Task objective: Copy exactly the lines of the data below that run from the line holding "right back paw: (436, 353)" through the line holding "right back paw: (523, 372)", both ends included.

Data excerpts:
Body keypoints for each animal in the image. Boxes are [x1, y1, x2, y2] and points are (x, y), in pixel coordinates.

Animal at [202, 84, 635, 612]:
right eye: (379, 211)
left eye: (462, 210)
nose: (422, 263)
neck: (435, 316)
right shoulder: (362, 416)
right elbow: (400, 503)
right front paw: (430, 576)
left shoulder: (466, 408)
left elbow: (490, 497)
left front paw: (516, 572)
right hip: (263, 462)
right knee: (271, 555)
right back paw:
==
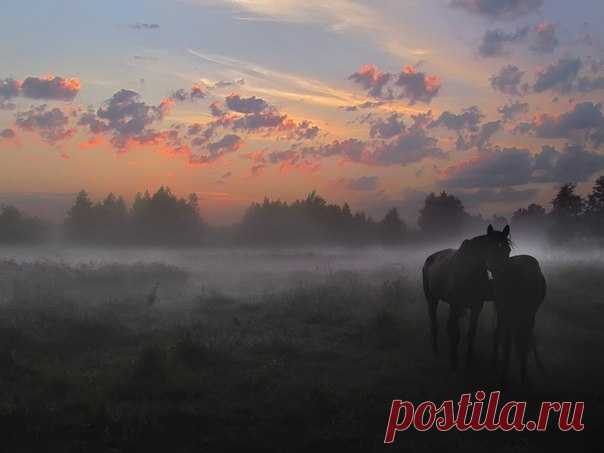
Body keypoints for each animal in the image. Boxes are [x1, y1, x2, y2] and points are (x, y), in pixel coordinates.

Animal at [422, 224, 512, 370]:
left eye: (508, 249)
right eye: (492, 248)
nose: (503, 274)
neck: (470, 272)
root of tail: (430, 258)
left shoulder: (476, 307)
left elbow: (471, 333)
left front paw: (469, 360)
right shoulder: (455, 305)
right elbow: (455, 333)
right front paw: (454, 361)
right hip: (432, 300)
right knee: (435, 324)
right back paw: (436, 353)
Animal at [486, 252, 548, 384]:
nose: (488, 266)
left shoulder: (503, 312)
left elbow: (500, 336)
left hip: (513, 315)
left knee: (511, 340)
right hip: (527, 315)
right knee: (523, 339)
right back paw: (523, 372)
---
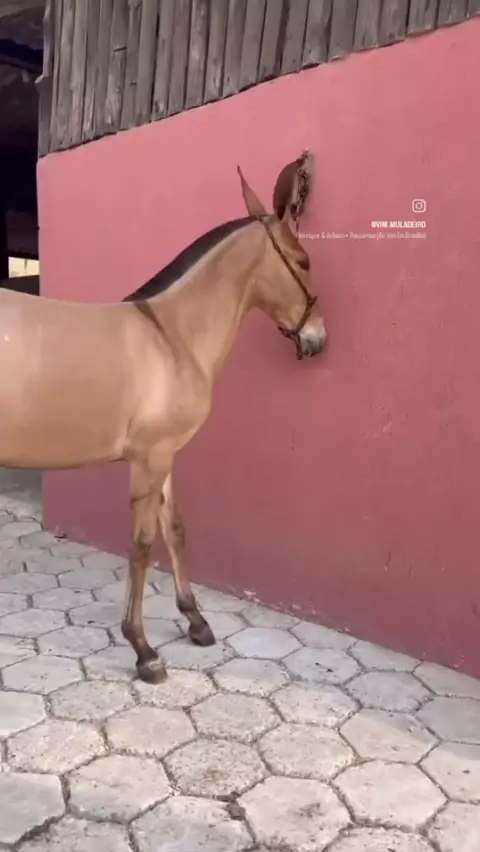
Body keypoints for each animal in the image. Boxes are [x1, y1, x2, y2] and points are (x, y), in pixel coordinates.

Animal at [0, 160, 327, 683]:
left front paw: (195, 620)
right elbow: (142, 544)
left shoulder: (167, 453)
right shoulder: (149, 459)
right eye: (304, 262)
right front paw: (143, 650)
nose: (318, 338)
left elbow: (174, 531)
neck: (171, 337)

Exercise answer:
right back paw: (436, 353)
Animal at [486, 252, 548, 384]:
nose: (488, 266)
left shoulder: (503, 312)
left elbow: (500, 336)
left hip: (513, 315)
left knee: (511, 340)
right hip: (527, 315)
right knee: (523, 339)
right back paw: (523, 372)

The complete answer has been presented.